## Problem description:
Scan the entries below and extract each line with the word "anni" in it.
[Input data]
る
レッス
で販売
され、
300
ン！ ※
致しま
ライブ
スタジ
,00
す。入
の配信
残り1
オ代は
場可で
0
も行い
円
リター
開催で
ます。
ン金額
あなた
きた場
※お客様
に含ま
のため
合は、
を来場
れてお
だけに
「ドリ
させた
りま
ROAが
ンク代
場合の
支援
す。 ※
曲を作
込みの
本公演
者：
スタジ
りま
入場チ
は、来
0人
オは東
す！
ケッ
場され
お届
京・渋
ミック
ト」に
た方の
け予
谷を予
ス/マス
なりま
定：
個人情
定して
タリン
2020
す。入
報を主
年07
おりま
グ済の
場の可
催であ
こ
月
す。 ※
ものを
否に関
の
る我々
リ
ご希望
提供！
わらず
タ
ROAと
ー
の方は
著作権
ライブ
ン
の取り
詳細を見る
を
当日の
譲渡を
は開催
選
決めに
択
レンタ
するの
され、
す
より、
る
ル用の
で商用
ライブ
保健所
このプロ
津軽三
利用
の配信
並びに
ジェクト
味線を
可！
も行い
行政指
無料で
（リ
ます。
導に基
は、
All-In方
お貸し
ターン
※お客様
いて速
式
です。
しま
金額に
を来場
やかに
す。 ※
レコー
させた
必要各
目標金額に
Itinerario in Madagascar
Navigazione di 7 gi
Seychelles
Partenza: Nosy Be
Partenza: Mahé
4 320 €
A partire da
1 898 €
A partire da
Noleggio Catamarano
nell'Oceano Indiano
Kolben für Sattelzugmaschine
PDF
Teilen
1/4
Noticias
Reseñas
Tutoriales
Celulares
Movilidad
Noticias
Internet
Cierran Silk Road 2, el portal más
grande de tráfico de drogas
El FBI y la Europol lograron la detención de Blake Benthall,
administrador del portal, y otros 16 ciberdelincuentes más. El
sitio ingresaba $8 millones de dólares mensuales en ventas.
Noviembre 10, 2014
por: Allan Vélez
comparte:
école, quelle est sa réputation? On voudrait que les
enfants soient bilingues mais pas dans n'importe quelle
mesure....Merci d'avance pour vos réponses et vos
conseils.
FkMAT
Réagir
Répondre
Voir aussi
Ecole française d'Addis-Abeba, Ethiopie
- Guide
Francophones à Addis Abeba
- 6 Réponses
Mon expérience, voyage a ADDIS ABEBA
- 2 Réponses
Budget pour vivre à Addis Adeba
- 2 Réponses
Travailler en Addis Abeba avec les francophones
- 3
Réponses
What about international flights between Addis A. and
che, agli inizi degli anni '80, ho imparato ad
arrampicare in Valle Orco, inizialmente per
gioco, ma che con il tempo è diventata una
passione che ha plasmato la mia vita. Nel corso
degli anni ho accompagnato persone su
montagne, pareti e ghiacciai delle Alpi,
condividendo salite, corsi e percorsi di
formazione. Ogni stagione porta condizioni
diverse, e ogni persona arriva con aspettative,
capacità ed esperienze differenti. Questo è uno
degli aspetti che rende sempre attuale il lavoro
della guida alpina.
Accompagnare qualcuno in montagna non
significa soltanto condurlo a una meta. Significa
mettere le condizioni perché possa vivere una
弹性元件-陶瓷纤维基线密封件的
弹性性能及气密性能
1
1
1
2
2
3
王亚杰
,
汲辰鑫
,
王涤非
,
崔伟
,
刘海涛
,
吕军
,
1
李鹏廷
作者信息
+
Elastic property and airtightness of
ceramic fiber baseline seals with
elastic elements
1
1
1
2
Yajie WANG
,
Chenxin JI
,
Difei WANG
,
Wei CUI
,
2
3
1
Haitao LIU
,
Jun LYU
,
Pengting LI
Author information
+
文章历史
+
[/Input data]
## Task response:
che, agli inizi degli anni '80, ho imparato ad
degli anni ho accompagnato persone su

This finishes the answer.